TensorFlow sync batch norm elastic compatibility #2100

tgaddair · 2020-07-13T20:09:10Z

Following #2075, TensorFlow now supports sync batch norm.

Currently we use size() constant to determine whether to do sync batch norm and how to scale. This works in eager mode, but not graph mode. We should use the newly introduced size_op() instead.

The text was updated successfully, but these errors were encountered:

weiminggao · 2020-07-26T09:04:50Z

tf 1.15 support BN？

tgaddair · 2020-07-26T18:09:13Z

Yes, it should be supported in TF 1.15. @romerojosh can you confirm which versions of TF are supported?

weiminggao · 2020-07-27T02:15:22Z

Yes, it should be supported in TF 1.15. @romerojosh can you confirm which versions of TF are supported?

The graph mode can also work in tf 1.15？

weiminggao · 2020-07-27T09:16:03Z

I test BN in graph mode(tf 1.14) but nor work. In future, will support graph mode?

tgaddair · 2020-07-27T14:58:38Z

Hey @weiminggao, what's the error you're seeing? We have tests that run with graph mode on TF 1.14 and 1.15 here, so if it should be working.

weiminggao · 2020-08-01T09:40:19Z

Thans very much, now, the Sync_BN can work well. But when I use it to train, it shows ”Stalled ranks:“.I add UPDATE_OP Dependency.

Which is the right way to use the Sync_BN? @tgaddair

weiminggao · 2020-08-03T02:20:23Z

My Code:
#####################:model
bn = hvd.SyncBatchNormalization()
cards_feature1 = bn.apply(cards_feature1, training = is_training)

## TO BE DONE
1. Answer these about the thread on TensorFlow sync batch norm:
(a) What does the opening post say should be used instead of the size() constant?
(b) On which TF versions does tgaddair say the graph-mode tests run?
(c) What message does weiminggao report seeing during training?
2. Rewrite everything from "Hey @weiminggao, what's" down to "bn = hvd.SyncBatchNormalization()" in the thread on TensorFlow sync batch norm, swapping "error" for "problem".
3. Please extend the thread on TensorFlow sync batch norm, starting right after its final line.

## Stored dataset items
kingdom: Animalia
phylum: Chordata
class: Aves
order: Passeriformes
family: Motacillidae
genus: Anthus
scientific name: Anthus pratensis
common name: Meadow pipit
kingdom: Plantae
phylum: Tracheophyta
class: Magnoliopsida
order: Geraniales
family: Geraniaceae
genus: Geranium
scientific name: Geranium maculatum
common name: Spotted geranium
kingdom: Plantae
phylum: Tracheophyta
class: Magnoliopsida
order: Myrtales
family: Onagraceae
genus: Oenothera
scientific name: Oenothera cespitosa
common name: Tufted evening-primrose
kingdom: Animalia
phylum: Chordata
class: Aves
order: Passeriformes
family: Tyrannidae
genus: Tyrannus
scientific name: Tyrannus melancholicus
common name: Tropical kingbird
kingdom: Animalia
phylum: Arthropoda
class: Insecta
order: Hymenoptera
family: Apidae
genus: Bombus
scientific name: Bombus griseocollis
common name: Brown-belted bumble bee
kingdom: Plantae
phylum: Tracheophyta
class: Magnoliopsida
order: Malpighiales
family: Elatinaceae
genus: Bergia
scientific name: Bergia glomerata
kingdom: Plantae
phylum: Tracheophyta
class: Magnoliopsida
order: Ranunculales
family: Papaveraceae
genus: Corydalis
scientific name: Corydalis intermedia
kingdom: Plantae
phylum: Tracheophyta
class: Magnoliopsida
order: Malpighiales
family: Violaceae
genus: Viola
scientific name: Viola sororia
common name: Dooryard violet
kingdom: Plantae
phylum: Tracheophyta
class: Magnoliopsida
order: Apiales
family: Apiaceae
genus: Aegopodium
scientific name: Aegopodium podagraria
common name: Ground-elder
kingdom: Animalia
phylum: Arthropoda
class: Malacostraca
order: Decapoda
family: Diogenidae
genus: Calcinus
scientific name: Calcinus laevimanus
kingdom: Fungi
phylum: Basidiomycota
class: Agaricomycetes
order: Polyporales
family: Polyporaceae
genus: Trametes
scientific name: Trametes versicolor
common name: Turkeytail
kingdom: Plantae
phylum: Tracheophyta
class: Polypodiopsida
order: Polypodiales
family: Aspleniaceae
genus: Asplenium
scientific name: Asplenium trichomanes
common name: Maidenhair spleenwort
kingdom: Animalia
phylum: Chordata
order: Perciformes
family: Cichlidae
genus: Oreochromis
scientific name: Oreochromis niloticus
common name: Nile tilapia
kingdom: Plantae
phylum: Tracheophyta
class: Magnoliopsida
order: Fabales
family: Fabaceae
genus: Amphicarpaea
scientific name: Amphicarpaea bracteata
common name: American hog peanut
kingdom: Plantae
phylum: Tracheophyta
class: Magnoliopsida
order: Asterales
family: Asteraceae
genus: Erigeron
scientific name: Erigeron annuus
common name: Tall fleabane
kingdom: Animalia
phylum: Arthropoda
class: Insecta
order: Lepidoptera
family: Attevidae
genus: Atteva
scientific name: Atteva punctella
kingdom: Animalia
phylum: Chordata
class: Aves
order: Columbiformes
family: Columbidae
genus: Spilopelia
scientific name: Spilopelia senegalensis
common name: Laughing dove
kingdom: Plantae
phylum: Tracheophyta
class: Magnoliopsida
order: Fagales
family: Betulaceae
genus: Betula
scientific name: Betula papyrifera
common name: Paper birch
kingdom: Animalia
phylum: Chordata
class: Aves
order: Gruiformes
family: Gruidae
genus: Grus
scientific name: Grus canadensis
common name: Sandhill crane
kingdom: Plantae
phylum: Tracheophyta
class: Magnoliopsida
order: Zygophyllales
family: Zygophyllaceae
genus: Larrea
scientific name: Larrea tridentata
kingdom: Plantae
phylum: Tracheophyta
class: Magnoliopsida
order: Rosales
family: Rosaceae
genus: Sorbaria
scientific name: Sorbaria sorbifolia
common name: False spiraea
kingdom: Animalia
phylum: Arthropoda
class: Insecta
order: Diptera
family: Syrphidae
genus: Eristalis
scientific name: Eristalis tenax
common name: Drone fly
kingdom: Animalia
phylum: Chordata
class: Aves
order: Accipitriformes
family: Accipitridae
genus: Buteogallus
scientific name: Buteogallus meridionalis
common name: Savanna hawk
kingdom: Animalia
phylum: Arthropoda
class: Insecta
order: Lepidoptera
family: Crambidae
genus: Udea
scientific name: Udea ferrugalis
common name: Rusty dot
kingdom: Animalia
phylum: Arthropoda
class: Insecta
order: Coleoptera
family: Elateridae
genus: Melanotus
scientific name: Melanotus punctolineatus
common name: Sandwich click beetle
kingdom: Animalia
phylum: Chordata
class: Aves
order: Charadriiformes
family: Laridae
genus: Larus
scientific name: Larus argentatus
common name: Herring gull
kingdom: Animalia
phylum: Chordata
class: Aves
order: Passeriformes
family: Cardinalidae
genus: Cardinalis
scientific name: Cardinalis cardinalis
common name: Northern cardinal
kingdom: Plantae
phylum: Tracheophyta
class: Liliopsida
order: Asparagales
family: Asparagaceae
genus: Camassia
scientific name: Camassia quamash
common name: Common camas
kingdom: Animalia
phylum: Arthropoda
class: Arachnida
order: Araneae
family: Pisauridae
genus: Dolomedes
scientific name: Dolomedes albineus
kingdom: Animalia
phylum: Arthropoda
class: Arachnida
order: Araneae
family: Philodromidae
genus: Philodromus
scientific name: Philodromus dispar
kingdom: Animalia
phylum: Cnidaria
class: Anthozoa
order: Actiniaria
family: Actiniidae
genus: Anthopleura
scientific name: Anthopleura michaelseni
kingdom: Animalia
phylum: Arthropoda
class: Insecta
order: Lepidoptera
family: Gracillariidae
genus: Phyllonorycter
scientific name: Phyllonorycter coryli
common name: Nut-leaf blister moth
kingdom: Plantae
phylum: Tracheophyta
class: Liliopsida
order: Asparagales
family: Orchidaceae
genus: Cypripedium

## TASK-BY-TASK OUTPUTS
1.
(a) The newly introduced size_op().
(b) TF 1.14 and 1.15.
(c) "Stalled ranks:"

2.
Hey @weiminggao, what's the problem you're seeing? We have tests that run with graph mode on TF 1.14 and 1.15 here, so if it should be working.

weiminggao · 2020-08-01T09:40:19Z

Thans very much, now, the Sync_BN can work well. But when I use it to train, it shows ”Stalled ranks:“.I add UPDATE_OP Dependency.

Which is the right way to use the Sync_BN? @tgaddair

weiminggao · 2020-08-03T02:20:23Z

My Code:
#####################:model
bn = hvd.SyncBatchNormalization()

3.
cards_feature1 = tf.nn.relu(cards_feature1)
cards_feature1 = tf.layers.conv1d(inputs = cards_feature1, filters = 256, kernel_size = 3, strides = 1, padding = 'same', use_bias = True)
bn = hvd.SyncBatchNormalization()
cards_feature1 = bn.apply(cards_feature1, training = is_training)
cards_feature1 = tf.nn.relu(cards_feature1)
cards_feature = cards_feature + cards_feature1
######################:train
self.loss = self.cross_entropy# + self.mse
self.opt = tf.train.AdamOptimizer(self.learning_rate * hvd.size())
self.opt = hvd.DistributedOptimizer(self.opt)
global_step = tf.train.get_or_create_global_step()
#print(tf.get_collection(tf.GraphKeys.UPDATE_OPS))
with tf.control_dependencies(tf.get_collection(tf.GraphKeys.UPDATE_OPS)):
self.train_op = self.opt.minimize(self.loss, global_step)

tgaddair · 2020-08-03T15:09:44Z

@romerojosh can you take a look at the usage of Sync Batch Norm here?

romerojosh · 2020-08-03T20:06:39Z

I will take a look and report back.

romerojosh · 2020-08-03T21:10:41Z

Considering the tf.layers.batch_normalization documentation, the dependency on UPDATE_OPS is required in order for BN statistics to be updated between training steps. So this appears to be the correct way to use hvd.SyncBatchNormalization as it is a modified form of that layer.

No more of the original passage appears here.